## SUPPLIED TEXT
══════
Maternal Brain TNF-α Programs Innate Fear in the Offspring.

Author information

1
Department of Pharmacology, Weill Cornell Medical College, 1300 York Avenue, New York, NY 10065, USA; Psychological Science Department, Vassar College, 124 Raymond Avenue, Poughkeepsie, NY 12604, USA.
2
Department of Pharmacology, Weill Cornell Medical College, 1300 York Avenue, New York, NY 10065, USA.
3
Department of Pharmacology, Weill Cornell Medical College, 1300 York Avenue, New York, NY 10065, USA. Electronic address: mtoth@med.cornell.edu.
══════
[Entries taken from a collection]
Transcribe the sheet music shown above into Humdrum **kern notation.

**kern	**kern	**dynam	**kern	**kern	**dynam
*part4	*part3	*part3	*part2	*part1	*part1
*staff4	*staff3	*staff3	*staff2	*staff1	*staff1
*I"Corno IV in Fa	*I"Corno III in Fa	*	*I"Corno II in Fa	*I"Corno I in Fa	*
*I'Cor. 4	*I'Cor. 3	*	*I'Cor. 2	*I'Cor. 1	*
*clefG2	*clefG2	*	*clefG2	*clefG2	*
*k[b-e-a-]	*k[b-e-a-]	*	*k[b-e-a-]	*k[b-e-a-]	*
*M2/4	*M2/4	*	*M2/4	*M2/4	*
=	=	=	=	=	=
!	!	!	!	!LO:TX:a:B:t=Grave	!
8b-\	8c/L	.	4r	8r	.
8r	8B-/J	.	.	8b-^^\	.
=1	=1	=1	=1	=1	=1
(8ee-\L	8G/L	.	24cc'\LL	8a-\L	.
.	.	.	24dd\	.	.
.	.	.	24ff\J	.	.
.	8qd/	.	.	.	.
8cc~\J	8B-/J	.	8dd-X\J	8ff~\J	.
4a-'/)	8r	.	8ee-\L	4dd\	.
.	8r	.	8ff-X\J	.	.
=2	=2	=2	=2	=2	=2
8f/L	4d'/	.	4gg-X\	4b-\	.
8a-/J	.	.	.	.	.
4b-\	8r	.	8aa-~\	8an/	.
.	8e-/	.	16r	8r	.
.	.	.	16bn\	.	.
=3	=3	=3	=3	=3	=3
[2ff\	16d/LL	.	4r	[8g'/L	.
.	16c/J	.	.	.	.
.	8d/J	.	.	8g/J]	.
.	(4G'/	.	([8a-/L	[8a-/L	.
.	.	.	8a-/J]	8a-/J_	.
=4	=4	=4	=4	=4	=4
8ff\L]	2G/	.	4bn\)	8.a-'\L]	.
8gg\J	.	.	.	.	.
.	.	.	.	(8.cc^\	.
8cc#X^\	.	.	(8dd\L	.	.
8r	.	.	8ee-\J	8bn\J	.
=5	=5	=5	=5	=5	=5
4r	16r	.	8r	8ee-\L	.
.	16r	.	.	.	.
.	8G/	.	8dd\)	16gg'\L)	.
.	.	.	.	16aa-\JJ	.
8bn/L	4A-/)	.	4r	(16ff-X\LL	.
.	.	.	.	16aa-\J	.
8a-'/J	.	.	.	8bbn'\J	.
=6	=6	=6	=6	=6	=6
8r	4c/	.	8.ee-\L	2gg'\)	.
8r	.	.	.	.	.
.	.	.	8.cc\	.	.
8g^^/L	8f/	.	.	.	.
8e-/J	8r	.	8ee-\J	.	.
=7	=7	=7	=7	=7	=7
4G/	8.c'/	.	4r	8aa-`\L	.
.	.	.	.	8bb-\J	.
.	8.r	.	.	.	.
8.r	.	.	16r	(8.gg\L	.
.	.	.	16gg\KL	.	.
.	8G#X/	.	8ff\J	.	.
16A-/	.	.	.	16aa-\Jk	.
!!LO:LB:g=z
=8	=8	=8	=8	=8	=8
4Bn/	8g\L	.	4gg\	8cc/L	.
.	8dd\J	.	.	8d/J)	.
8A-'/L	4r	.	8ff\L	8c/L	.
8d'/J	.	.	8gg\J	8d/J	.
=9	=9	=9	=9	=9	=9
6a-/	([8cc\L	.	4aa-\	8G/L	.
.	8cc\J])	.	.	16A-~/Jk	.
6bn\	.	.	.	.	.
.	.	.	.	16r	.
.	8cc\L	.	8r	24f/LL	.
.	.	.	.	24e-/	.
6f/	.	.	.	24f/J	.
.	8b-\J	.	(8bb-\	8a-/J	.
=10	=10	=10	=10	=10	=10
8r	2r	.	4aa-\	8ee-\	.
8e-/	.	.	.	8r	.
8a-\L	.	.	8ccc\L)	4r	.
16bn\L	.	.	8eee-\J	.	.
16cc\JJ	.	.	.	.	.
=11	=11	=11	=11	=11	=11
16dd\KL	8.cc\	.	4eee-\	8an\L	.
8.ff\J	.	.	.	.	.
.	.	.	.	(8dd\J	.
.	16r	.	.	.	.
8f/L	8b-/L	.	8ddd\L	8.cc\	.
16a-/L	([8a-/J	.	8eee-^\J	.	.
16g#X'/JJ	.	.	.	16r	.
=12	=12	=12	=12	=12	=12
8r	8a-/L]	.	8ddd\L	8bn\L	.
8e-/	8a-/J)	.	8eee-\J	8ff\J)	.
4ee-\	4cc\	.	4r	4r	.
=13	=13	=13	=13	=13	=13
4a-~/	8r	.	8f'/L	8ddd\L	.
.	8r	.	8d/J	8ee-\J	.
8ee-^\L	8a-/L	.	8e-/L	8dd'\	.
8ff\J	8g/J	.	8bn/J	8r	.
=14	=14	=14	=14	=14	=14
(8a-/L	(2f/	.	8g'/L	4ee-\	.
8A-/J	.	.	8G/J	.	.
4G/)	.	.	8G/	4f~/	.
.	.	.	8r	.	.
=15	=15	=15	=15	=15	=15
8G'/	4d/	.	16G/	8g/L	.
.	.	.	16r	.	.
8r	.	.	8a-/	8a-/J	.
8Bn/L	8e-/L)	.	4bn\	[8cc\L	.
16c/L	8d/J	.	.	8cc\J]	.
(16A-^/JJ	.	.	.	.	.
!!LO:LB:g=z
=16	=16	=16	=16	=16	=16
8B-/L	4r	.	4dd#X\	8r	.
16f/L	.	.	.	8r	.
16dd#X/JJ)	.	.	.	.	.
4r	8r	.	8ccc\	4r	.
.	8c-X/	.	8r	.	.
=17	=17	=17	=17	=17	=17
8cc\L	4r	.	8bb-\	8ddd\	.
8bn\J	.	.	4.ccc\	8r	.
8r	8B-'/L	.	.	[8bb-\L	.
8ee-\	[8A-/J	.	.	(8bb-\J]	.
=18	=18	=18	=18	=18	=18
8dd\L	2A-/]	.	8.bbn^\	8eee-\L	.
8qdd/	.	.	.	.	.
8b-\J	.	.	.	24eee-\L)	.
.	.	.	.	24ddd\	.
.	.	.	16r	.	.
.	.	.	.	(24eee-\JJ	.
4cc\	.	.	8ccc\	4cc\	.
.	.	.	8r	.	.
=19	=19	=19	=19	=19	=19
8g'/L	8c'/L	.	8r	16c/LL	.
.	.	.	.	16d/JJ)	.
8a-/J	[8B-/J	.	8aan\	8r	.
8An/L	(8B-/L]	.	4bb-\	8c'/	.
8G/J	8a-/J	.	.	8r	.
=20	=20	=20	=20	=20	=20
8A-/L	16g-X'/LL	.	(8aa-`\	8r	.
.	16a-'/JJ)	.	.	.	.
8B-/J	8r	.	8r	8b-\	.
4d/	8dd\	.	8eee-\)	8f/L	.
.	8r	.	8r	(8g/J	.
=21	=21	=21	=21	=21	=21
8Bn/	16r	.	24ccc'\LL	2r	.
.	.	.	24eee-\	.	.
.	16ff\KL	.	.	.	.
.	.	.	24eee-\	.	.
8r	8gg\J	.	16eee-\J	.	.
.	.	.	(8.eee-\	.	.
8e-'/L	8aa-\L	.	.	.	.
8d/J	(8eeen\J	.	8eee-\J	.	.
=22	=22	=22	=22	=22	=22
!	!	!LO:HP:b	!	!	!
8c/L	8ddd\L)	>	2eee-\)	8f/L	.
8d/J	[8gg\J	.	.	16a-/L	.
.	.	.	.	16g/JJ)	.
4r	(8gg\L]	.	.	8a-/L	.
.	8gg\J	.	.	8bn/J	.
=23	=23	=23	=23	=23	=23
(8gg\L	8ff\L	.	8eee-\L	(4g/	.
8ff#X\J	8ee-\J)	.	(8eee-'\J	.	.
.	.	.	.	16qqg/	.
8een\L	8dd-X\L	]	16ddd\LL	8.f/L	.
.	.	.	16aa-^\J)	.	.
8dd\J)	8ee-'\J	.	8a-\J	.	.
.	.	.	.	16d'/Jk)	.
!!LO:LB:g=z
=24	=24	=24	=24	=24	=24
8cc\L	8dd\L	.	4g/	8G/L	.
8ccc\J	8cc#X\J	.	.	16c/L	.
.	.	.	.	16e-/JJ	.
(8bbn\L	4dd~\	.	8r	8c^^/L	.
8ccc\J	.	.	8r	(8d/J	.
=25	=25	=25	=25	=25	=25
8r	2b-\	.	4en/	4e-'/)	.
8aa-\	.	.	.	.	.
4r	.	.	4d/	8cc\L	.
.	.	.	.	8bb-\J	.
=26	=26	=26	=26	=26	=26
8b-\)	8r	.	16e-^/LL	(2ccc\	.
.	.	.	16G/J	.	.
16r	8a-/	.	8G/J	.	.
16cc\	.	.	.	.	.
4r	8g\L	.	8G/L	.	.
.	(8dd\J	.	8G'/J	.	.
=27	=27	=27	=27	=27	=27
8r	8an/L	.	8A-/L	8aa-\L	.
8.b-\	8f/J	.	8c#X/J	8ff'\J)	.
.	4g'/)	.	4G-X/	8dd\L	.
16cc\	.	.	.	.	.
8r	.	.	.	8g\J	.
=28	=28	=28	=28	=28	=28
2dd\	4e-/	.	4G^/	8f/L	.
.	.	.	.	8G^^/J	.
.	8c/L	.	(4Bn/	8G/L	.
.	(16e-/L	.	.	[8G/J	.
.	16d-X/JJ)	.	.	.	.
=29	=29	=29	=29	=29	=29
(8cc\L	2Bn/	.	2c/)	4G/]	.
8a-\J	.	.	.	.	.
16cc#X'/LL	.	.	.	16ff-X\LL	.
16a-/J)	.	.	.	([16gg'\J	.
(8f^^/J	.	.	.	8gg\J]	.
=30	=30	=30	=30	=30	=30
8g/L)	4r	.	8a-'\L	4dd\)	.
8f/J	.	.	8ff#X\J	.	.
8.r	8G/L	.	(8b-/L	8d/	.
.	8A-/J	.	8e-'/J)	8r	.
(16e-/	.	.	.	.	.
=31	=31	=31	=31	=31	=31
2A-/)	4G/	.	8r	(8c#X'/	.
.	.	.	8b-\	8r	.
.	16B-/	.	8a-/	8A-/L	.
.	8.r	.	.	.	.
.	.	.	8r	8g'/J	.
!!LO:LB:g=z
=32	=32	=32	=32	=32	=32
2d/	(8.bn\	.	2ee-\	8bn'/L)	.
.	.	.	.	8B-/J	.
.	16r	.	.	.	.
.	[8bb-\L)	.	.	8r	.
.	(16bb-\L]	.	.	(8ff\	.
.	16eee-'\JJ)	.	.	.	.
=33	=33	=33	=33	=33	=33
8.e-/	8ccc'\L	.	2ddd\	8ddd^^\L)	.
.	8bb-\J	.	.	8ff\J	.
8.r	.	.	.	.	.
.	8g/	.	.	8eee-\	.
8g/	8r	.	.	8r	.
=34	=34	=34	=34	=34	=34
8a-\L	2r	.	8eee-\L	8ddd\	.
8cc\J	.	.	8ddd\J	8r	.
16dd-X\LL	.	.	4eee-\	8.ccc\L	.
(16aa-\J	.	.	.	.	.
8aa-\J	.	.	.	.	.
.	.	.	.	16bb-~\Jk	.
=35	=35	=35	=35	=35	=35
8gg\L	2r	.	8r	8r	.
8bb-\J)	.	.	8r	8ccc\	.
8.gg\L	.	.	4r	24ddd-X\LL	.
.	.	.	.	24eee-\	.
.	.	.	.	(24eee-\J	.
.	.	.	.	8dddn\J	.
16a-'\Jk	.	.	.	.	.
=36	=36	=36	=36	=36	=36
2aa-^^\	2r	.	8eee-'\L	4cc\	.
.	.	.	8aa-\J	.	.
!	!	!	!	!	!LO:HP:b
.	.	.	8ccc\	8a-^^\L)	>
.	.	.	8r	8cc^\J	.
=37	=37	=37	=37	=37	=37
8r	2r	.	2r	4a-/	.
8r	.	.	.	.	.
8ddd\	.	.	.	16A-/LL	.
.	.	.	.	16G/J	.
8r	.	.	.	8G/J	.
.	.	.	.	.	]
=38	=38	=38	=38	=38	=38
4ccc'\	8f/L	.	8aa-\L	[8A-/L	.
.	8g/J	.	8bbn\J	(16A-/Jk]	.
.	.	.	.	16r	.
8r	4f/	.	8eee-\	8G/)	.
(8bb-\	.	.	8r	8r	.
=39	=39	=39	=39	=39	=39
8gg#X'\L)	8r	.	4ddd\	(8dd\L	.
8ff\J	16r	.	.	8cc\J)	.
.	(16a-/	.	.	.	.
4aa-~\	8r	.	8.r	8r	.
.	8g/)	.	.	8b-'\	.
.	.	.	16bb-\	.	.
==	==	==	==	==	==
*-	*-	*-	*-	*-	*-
══════
## PROBLEM SET
a) In the author information, what is the street address of the Psychological Science Department at Vassar College?
b) Quote the author information starting at the words "Author information" and ending after "Electronic address: mtoth@med.cornell.edu.".
c) How would you render the title sentence of the author information, "Maternal Brain TNF-α Programs Innate Fear in the Offspring.", in Spanish?

## RESPONSES FOR EACH TASK
a) 124 Raymond Avenue, Poughkeepsie, NY 12604, USA.

b)
Author information

1
Department of Pharmacology, Weill Cornell Medical College, 1300 York Avenue, New York, NY 10065, USA; Psychological Science Department, Vassar College, 124 Raymond Avenue, Poughkeepsie, NY 12604, USA.
2
Department of Pharmacology, Weill Cornell Medical College, 1300 York Avenue, New York, NY 10065, USA.
3
Department of Pharmacology, Weill Cornell Medical College, 1300 York Avenue, New York, NY 10065, USA. Electronic address: mtoth@med.cornell.edu.

c) El TNF-α cerebral materno programa el miedo innato en la descendencia.